Bring Back ZiL Lanes, For Buses

There used to be special lanes on major Moscow boulevards specially reserved for the capacious ZiLs of the Politburo and their chief henchmen. Journey time from the Kremlin to the government dachas was only a matter of distance.


Today, even the government elite have to live with a German adage of the consumer society which translates as, "Before God and in a traffic jam, all men are equal." Mid-1990s Moscow is a city of the probka, the traffic snarl-up.


In the days of shortages -- when if you wanted to buy a car for your children when they came of age, it was wise to put down their names for a Zhiguli at birth -- Moscow was famed for its public transportation. Its metro stations were proletarian palaces. They carry some 9 million passengers a day, the busiest metro system in the world.


Above ground, the creaking old trolley buses still plough on, but more and more slowly. Everyone who now has the money seems to have deserted mass transport for the individual car.
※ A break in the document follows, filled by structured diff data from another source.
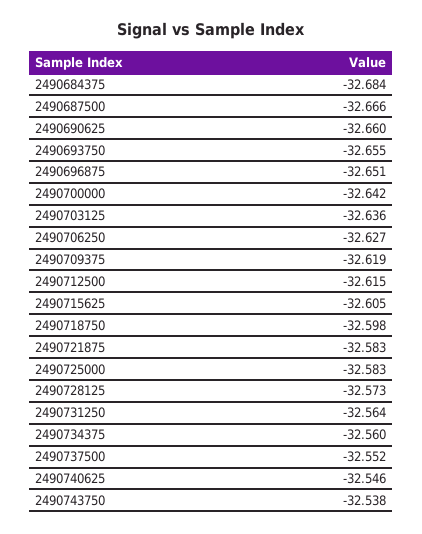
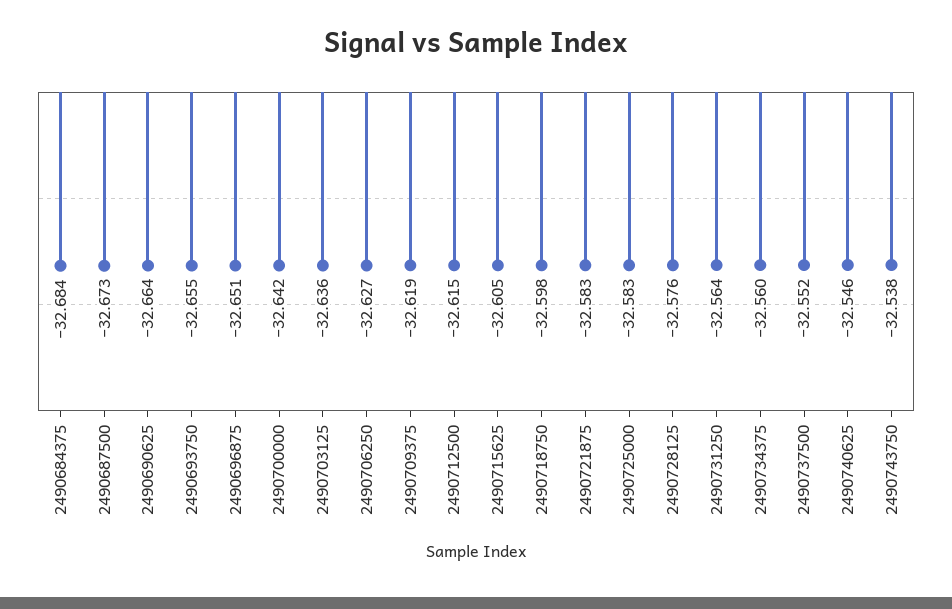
  {
    "2490684375": -32.684,
-   "2490687500": -32.666,
+   "2490687500": -32.673,
-   "2490690625": -32.66,
+   "2490690625": -32.664,
    "2490693750": -32.655,
    "2490696875": -32.651,
    "2490700000": -32.642,
    "2490703125": -32.636,
    "2490706250": -32.627,
    "2490709375": -32.619,
    "2490712500": -32.615,
    "2490715625": -32.605,
    "2490718750": -32.598,
    "2490721875": -32.583,
    "2490725000": -32.583,
-   "2490728125": -32.573,
+   "2490728125": -32.576,
    "2490731250": -32.564,
    "2490734375": -32.56,
    "2490737500": -32.552,
    "2490740625": -32.546,
    "2490743750": -32.538
  }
If the growth in car ownership continues at the rate of the last couple of years, Moscow will soon resemble London, where traffic rarely moves faster than a lava flow, and cooling lava at that, or worse still, Bangkok, where traffic rarely seems to move at all.


Doing something about this is much easier said than done.


American cities have tried to encourage car pools -- metropolitan Washington restricts use of certain highways during rush hour to the bureaucratically named "high occupancy vehicles," or HOV, carrying three or more people.


Car pools, as the rest of the world calls HOV, do not work very well. In the end, personal mobility tends to be constrained only by financial factors: Unable to dissuade driving by any other means, cities have started to play with the idea of "road pricing," a fancy way of saying that drivers will be charged for using roads subject to heavy congestion.


The City of London banned all non-essential private traffic after a particularly nasty IRA bomb attack, and inadvertently found it did wonders for local business and mobility.


Moscow has not yet reached this point. Already, however, it could take some first steps. Those old lanes for the Politburo ZiLs need to make a comeback, in the form of some decent bus lanes -- assuming workers can paint the lines over the potholes. The bus stops need to be made clearer.


The city could also profit from installing bicycle lanes. The reduction in traffic and pollution would be beneficial. The only question is whether enough cyclists would be willing to brave the elements -- and Moscow's mean drivers.